Si el enojo de los maestros está justificado o no, no debiera ser cuestión de debate, en tanto la gente tiene derecho a sentir los agravios que considere de las acciones gubernamentales; el problema en todo caso sería que la consecuencia de ese sentimiento sobre el diseño de la política educativa en el país parece ser la eliminación de todo el pasado, aún de lo bueno, como es el caso de la autonomía y labor profesional con que el Instituto Nacional para la Evaluación de la Educación se supo conducir durante los años recientes; el establecimiento de un sistema de indicadores que nos permite a todos ubicar los problemas educativos por regiones, localidades, y en un estudio mucho más profundo, hasta centros de trabajo.

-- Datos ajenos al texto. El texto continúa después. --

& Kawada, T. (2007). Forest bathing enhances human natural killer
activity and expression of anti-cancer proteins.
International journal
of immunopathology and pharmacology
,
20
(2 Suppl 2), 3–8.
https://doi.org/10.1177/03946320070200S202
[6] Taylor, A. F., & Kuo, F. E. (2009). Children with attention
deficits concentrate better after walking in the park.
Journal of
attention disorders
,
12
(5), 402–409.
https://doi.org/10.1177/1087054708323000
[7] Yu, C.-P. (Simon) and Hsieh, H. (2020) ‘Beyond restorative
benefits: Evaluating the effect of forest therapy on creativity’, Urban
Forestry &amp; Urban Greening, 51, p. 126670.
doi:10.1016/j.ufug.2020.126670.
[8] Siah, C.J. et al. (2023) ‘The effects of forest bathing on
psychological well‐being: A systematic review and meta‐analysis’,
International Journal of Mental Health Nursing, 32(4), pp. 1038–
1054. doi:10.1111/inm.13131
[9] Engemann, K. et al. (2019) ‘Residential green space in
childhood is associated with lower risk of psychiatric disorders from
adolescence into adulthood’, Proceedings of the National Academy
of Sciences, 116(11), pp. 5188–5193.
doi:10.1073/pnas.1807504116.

Los maestros están enojados y es su derecho sentirse así, pero tendrían que reconocer que muchos de ellos fueron cómplices en el fracaso del sistema educativo nacional durante las últimas décadas. No señalaremos la obviedad de lo que ha ocurrido con la educación y el magisterio en Michoacán, o antes en Guerrero y Oaxaca; pero tendremos que reconocer la existencia de un sistema educativo que pretende enseñar con personas que no conocen las materias que imparten (Moctezuma dixit), y que el Estado no es el único responsable de la preparación de los docentes (capacidad que se inserta más en la esfera individual que en lo colectivo). Probablemente los maestros incapaces de impartir asignaturas sean los menos en el sistema educativo nacional, pero el sólo hecho de que existan es suficiente para mostrar signos de alarma.

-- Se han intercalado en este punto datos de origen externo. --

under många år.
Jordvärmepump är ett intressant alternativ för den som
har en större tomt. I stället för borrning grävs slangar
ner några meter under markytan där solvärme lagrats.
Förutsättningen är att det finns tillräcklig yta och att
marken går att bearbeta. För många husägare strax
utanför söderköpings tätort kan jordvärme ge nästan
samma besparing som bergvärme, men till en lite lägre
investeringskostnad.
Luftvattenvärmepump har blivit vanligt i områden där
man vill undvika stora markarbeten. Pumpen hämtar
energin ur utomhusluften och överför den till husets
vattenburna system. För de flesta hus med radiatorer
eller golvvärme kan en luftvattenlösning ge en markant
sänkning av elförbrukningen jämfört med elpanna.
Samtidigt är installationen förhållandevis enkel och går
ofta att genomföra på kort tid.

El problema en todo caso es que ese cúmulo de docentes, evidencia del fracaso del normalismo y de la educación superior en el país, han sido suficientes para calificar un gremio en el que puede ser que la mayor parte sean profesionales. Nunca lo sabremos a ciencia cierta porque el INEE fue inhabilitado presupuestalmente para realizar evaluaciones estándar a todos los maestros del país incluso desde el sexenio pasado. Las evaluaciones que se hicieron, que evidenciaron una proporción importante de maestros que no estaban lo suficientemente preparados para impartir clases (entre 20 y 30 por ciento), son insuficientes incluso para considerarlos una muestra representativa, dada la complejidad del sistema educativo nacional y sus enormes diferencias entre regiones y centros de trabajo.
Los maestros tienen derecho a estar enojados pero, parte por temor a ese enojo, y mucho más por la incapacidad del régimen para comprometerse con la educación seriamente, nunca sabremos si tenían razón en decir que eran muy pocos quienes no cumplían con los requisitos mínimos para estar frente a grupo, o si quienes les acusaron desde organizaciones no gubernamentales, agrupaciones de padres de familia, despachos gubernamentales, hicieron lo correcto al tomar los pésimos resultados de los alumnos mexicanos en las evaluaciones estandarizadas como una evidencia de la insuficiencia de la labor magisterial.
Entre la presión del magisterio y la desacertada política educativa que empieza a configurarse, parecemos condenados, de nuevo, a avanzar a ciegas en las escuelas públicas del país.